— Begin Source document —

Line-feature methods focus on structural elements like roads, rivers, or building edges. Algorithms such as Hough Transform and LSD [33] extract line segments globally or locally. Enhancements like ROEWA [32], histogram of angle and maximal edge orientation distribution (HAED) [34], and Voronoi integrated spectral point matching (VSPM) [35] improve SAR robustness through region merging, orientation statistics, or topology constraints, though challenges remain in endpoint localization and segment continuity.

Region-based methods match closed, geometrically stable high-contrast regions such as water bodies or buildings. These often rely on image segmentation and shape descriptors like Hu moments [36] or maximally stable extremal regions (MSER) [37]. While effective in well-structured images, performance degrades in scenes with poor segmentation or strong modality differences.

— End Source document —

Required tasks:
(1) Name every enhancement that the passage on line-feature and region-based methods credits with improving SAR robustness.
(2) According to the passage on line-feature and region-based methods, in what kinds of scenes does the performance of region-based methods degrade?
The lines of the data listing have no part in these tasks.

— Begin Provided data —

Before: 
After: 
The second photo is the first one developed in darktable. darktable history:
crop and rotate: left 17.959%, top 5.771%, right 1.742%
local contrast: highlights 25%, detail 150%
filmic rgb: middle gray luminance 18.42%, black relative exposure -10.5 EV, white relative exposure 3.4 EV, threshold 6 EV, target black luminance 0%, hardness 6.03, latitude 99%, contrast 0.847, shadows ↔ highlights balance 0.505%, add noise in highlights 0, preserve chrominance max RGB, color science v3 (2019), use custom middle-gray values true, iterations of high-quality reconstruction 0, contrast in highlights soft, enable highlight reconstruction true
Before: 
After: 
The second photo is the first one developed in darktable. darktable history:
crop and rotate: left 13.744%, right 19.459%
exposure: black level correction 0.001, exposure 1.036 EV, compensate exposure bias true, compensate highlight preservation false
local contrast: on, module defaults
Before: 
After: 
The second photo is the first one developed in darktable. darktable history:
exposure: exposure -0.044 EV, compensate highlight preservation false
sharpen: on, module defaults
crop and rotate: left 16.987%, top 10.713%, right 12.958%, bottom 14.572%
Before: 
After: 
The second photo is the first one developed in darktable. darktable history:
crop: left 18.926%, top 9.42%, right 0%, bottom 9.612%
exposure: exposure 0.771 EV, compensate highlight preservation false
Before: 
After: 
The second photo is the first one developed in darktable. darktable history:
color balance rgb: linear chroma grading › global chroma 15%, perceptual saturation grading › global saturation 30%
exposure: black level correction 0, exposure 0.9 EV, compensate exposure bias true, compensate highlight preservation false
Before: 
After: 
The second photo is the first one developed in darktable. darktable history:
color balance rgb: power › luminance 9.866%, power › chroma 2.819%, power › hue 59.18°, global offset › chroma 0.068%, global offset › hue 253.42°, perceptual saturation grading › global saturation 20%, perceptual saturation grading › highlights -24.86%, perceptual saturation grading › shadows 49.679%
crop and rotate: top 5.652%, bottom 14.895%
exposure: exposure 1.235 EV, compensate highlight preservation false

— End Provided data —

Final results:
(1) ROEWA; histogram of angle and maximal edge orientation distribution (HAED); Voronoi integrated spectral point matching (VSPM)

(2) Scenes with poor segmentation or strong modality differences.